Use your snow day to plan your astronomy activities for the week! Four area astronomy clubs have meetings on the calendar.

The Tacoma Astronomical Society will meet at 7:30 p.m. Tuesday, February 7 in room 175 of Thompson Hall at the University of Puget Sound. Member John Finnian will make a presentation about the app Dark Sky Finder, including a demonstration of how it works and advice about how to get the most use value from it, particularly for stargazers who may wish to use it for finding potentially very good observing sites in the Northwest.
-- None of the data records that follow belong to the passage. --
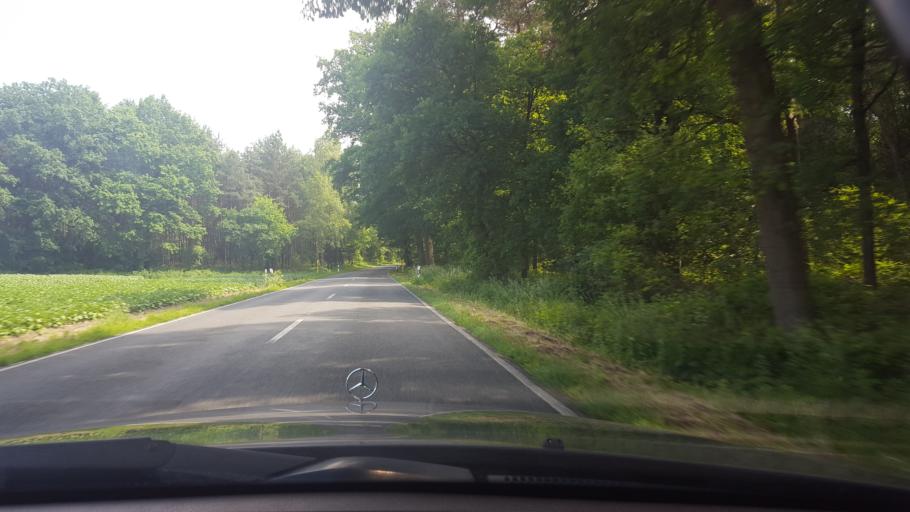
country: DE
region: North Rhine-Westphalia
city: Olfen
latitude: 51.7206
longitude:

The Boeing Employees Astronomical Association will meet at 6:30 p.m. Thursday, February 9 in room 201 of the Boeing “Oxbow” Fitness & Recreation Center, Bldg 9-150. The topic will be the upcoming total solar eclipse and advice about how to successfully observe it. Non-Boeing folks are welcome but must RSVP; details online.

Saturday, February 11 will be a busy day on Bainbridge Island with three events scheduled with the Battle Point Astronomical Association. The BP Astro Kids program has shows about gravity at 4 p.m. and 5 p.m. Following at 7:30 p.m. astronomer Dave Fong will do a Valentine’s themed show titled, “Star Stories: Twisted Tales of Love and Loss.” It’s a humorous take on Greek star lore. If the weather is good they’ll break out the telescopes for observing. It all happens at the association’s observatory and planetarium in Battle Point Park.

The Everett Astronomical Society will meet at 3 p.m. Saturday, February 11 at the Evergreen Branch of the Everett Public Library. Program topics had not been published as of this writing.

Planetaria

Check our calendar page for this week’s planetarium shows at the Pacific Science Center and the WSU planetarium, and for other upcoming astronomy events.

Up in the sky

There will be a penumbral lunar eclipse this Saturday, February 11. The eclipse will already be in progress at moonrise in Seattle, and will end a little before 7 p.m. It’s the only lunar eclipse that will be visible from North America this year. The Sky This Week from Astronomy magazine and This Week’s Sky at a Glance from Sky & Telescope offer more observing highlights for the week.